Saved data entries

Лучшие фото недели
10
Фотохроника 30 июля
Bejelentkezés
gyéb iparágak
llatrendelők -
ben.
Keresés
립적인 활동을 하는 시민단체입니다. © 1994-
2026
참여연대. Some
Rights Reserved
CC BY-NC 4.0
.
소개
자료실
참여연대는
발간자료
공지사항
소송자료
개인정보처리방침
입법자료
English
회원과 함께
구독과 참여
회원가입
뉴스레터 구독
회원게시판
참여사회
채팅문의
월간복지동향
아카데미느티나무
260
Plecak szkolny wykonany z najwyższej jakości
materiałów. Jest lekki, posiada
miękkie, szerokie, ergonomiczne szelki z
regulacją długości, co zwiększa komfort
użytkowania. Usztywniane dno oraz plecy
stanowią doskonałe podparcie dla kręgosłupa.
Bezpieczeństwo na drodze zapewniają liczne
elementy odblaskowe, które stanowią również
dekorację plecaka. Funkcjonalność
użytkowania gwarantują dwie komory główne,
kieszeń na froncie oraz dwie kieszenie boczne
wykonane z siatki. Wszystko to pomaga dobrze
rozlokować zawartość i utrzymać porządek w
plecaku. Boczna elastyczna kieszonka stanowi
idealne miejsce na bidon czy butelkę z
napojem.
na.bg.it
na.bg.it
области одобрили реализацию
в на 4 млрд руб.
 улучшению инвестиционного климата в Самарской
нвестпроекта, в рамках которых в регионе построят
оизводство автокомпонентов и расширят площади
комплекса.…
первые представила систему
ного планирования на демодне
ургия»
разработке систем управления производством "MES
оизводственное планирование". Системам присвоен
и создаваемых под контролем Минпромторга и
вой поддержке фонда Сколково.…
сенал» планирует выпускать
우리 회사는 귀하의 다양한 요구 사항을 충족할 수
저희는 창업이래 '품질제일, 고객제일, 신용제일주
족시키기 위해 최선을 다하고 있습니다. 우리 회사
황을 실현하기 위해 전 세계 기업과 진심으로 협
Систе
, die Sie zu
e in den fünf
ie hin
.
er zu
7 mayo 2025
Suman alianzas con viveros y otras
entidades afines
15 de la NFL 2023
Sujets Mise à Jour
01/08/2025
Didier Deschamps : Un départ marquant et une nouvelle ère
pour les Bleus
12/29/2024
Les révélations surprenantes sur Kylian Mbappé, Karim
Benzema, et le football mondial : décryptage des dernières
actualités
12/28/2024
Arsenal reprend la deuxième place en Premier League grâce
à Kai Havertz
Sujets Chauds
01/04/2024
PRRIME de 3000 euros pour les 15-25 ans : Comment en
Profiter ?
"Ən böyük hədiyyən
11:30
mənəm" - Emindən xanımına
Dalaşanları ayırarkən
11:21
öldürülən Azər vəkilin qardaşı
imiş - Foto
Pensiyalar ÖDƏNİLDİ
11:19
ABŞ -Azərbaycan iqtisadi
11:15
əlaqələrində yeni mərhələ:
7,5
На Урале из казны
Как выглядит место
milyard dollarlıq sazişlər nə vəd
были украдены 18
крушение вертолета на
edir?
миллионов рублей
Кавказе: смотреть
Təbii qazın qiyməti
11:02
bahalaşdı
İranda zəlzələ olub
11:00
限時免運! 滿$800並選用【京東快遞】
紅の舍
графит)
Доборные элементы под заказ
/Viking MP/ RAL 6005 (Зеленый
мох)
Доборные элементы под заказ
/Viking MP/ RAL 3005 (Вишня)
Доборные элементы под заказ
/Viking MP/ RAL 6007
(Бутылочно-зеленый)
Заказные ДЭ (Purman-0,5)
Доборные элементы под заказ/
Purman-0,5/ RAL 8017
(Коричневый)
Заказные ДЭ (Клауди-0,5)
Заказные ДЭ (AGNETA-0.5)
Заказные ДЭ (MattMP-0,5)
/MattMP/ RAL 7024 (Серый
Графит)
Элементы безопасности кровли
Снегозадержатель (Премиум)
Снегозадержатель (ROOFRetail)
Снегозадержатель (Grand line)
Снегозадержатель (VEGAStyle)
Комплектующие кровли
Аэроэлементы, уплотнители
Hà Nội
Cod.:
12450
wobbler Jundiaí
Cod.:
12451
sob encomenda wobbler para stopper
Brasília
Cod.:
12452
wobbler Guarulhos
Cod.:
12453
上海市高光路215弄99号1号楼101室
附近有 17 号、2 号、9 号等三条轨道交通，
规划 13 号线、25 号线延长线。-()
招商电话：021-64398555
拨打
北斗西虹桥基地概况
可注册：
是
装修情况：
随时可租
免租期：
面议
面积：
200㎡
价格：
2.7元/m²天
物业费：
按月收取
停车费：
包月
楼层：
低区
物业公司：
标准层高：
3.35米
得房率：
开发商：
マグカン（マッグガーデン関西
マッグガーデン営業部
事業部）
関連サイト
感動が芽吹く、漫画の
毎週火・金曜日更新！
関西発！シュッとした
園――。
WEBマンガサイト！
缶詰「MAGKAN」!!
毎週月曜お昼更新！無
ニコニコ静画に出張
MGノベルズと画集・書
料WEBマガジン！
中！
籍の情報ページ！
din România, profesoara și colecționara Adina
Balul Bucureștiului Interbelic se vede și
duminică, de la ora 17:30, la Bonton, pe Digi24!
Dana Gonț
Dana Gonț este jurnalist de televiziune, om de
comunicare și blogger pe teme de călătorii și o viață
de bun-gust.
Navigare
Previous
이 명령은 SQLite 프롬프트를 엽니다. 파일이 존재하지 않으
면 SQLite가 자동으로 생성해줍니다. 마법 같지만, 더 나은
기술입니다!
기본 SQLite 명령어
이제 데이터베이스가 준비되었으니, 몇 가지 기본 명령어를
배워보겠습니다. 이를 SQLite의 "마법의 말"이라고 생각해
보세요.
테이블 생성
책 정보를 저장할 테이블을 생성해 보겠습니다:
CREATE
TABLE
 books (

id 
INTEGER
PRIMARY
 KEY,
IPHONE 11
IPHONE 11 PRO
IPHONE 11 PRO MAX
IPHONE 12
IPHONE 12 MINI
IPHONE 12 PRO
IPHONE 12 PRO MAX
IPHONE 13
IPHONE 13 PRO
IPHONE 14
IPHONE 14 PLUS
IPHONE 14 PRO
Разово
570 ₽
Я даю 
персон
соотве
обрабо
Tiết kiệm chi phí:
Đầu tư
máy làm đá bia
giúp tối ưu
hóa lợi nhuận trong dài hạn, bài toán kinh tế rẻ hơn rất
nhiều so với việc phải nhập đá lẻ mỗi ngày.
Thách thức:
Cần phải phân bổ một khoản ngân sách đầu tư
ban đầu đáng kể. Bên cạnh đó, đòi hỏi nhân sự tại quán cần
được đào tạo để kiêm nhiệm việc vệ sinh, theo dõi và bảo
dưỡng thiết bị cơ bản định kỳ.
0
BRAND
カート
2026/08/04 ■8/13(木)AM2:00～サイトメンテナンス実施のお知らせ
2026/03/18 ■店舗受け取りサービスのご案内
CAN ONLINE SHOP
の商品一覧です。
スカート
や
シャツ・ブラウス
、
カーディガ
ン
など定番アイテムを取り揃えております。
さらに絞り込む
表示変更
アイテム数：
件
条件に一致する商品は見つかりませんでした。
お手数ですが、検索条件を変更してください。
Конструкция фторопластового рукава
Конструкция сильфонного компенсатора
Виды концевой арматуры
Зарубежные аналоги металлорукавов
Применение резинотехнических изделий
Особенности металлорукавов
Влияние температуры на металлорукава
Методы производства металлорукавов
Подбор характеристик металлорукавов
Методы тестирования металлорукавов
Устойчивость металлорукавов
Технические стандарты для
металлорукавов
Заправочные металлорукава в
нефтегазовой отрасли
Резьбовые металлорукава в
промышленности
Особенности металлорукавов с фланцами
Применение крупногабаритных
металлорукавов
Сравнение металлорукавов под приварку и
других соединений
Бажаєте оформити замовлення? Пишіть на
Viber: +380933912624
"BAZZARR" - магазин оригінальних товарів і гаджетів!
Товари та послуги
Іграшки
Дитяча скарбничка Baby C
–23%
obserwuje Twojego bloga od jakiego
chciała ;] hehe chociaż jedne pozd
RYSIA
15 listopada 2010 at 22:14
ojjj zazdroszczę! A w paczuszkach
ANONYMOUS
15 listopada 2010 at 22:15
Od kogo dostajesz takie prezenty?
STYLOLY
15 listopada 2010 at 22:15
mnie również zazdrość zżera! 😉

EXERCISE DIRECTIONS
Show the lines of the data that hold the word "stanowią".

ANSWER TO THIS EXERCISE
stanowią doskonałe podparcie dla kręgosłupa.
elementy odblaskowe, które stanowią również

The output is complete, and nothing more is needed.